Rebel Wilson Show ‘Super Fun Night’ Criticized For Reliance On Fat Jokes


Rebel Wilson is overweight, and at one point that alone would have blocked her path to Hollywood.

But in recent years a group of trailblazers have smashed the stereotype that larger women cannot play lead roles — Melissa McCarthy won an Emmy for Mike & Molly and Lena Dunham has reshaped norms of portrayals of women on television with her role in Girls, for example.

This would seem to be the path ABC would take with the new Rebel Wilson project, Super Fun Night. But critics say the show it too restricted in its format and it use of Wilson.

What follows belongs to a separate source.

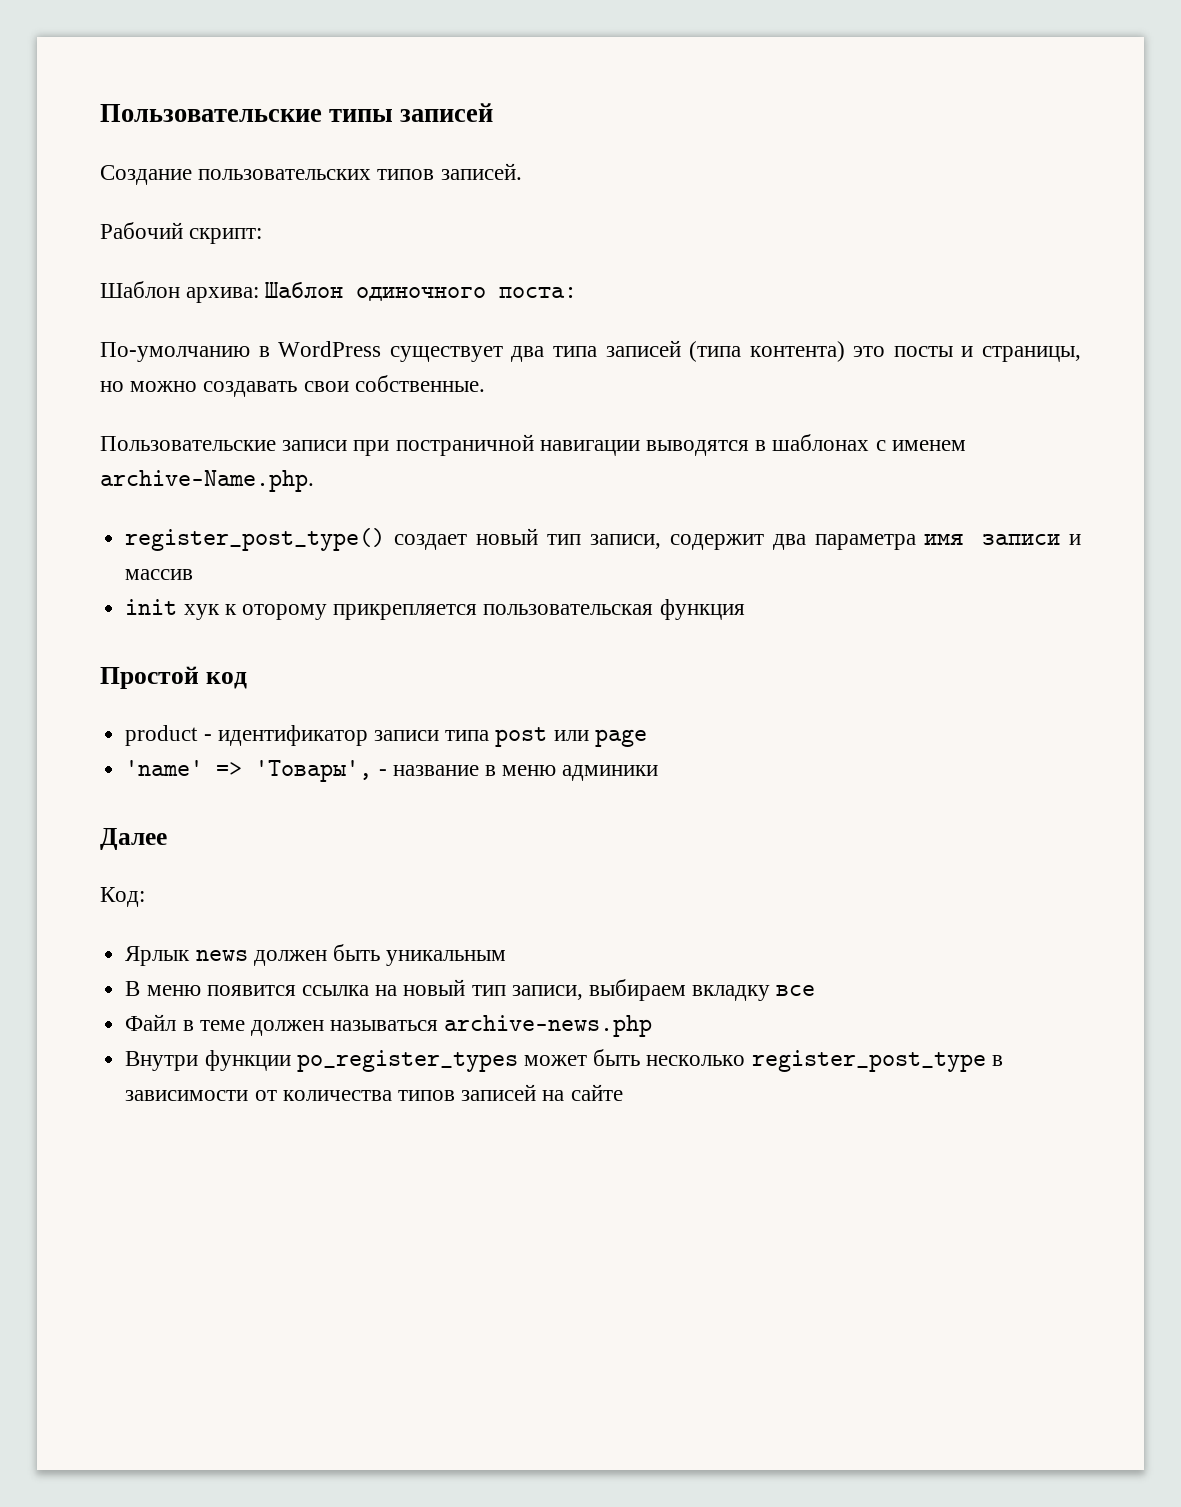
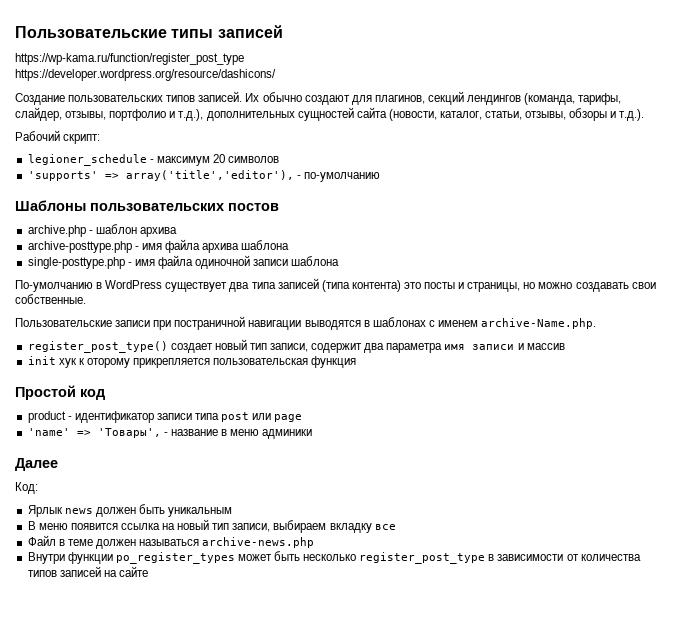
(494, 112) none -> [15,53,244,65] [15,69,276,81] // https://wp-kama.ru/function/register_post_type // https://developer.wordpress.org/resource/dashicons/
[100,222,263,244] [100,281,578,303] // Рабочий скрипт: // Шаблон архива: Шаблон одиночного поста: -> [245,91,622,105] [15,107,645,121] [15,130,101,144] [27,154,280,166] [27,170,380,182] [15,200,279,211] [27,224,177,237] [27,239,290,253] [27,255,340,269] Их обычно создают для плагинов, секций лендингов (команда, тарифы, слайдер, отзывы, портфолио и т.д.), дополнительных сущностей сайта (новости, каталог, статьи, отзывы, обзоры и т.д.). // Рабочий скрипт: // legioner_schedule - максимум 20 символов // 'supports' => array('title','editor'), - по-умолчанию // Шаблоны пользовательских постов // archive.php - шаблон архива // archive-posttype.php - имя файла архива шаблона // single-posttype.php - имя файла одиночной записи шаблона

“Unfortunately, though Wilson remains gorgeously fearless in her willingness to go all in, neither the network nor Wilson (she is an executive producer) know quite what to do with that,” wrote Los Angeles Times critic Mary McNamara. “Beyond, you know, making sure everyone realizes that we shouldn’t have such narrow preconceptions based on appearance.”

Others say the show goes too far in its fat jokes.

“Still, while the star’s skill is beyond question, the show may want to limit how often it asks us to laugh at what are, essentially, fat jokes, even when the overweight person is in control of the joke. There are only so many times you can use Kimmie being disrobed in public as a subject of humor without it crossing from comic to cruel,” says USA Today.

The show itself was met with lukewarm reviews, with a Metacritic score of 46 percent based on 26 reviews.

“Having stripped Wilson of her signature Aussie accent for no good reason, the basic story line trots her back about 10 years, to the dark ages before geeks ruled the earth and McCarthy was a franchise,” the Los Angeles Times explained.

The show, and subsequent reviews, prove that weight is still an issue, especially for female comedians like Rebel Wilson. While reviewer Rex Reed called Melissa McCarthy “tractor-sized” in a scathing review of her movie Identity Thief, larger male actors have rarely faced such scrutiny.